Face detection and tracking under real-world condition remain challenging under different illumination, crowded scenes, partial occlusions and small or low-resolution face images. In traditional face tracking schemes, these factors often cause the false positive rate to be high and the accuracy to be low. Specifically, little or no detailed information is presented for small or distant faces, here the reliability of detection is diminished and non-face-object can provoke false alarms thus degrading the performance of a system in general. Such problems are not unclear and need a sophisticated solution to improve the resolution and detection performance in various scenarios. In this paper, a new face tracking system based on a cascade classifier, a two-step model of Fast Super-Resolution Convolutional Neural Network (FSRCNN) and DLib face validator is presented. The low-resolution facial parts are first enhanced by the FSRCNN to optimize the detection by the cascade classifier. The DLib face validator improves the approach by validating the discovered faces, and reducing false positives. The system was tested over a CCTV scenario video corpus of several challenging conditions represented by crowded environments, dynamic object and human faces of different sizes and locations. The performance analysis focused on performance metrics such as precision, recall, and false positive rate, which provided a comprehensive overview of the system's robustness. The results demonstrate a significant improvement in face detection accuracy, as high as 98% precision and very few false positive detections.

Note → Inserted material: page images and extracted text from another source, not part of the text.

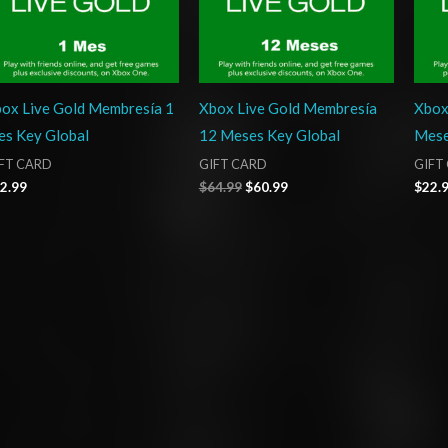
ox Live Gold Membresía 1
Xbox Live Gold Membresía
Xbox
s Key Global
12 Meses Key Global
Mese
FT CARD
GIFT CARD
GIFT
2.99
$
64.99
$
60.99
$
22.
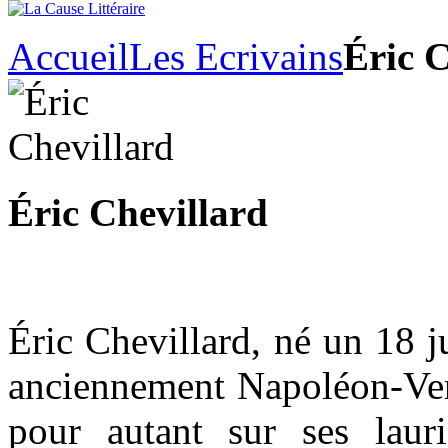
Accueil
Les Ecrivains
Éric C
Éric Chevillard
Éric Chevillard, né un 18 j
anciennement Napoléon-Vend
pour autant sur ses laur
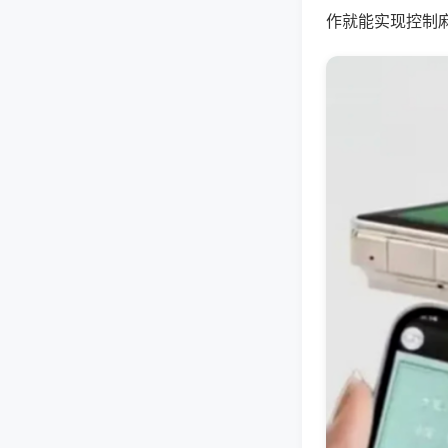
作就能实现控制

The synergy between the FSRCNN method and the DLib validation was especially effective on small and far-away faces, which are normally difficult to perceive. Whilst their improvements on memory consumption were small, they proved effective for face detection in challenging conditions. The ability of the system to maintain high measurement accuracy while avoiding errors makes it well suited for use in surveillance, security and monitoring systems. In conclusion, this research highlights the effectiveness of combining super-resolution techniques with traditional face detection methods to address the limitations of existing systems. The future work will focus on increasing recall rate and constantly maturing the extraction system to work well in various realistic conditions, thus making it effective and general for different applications.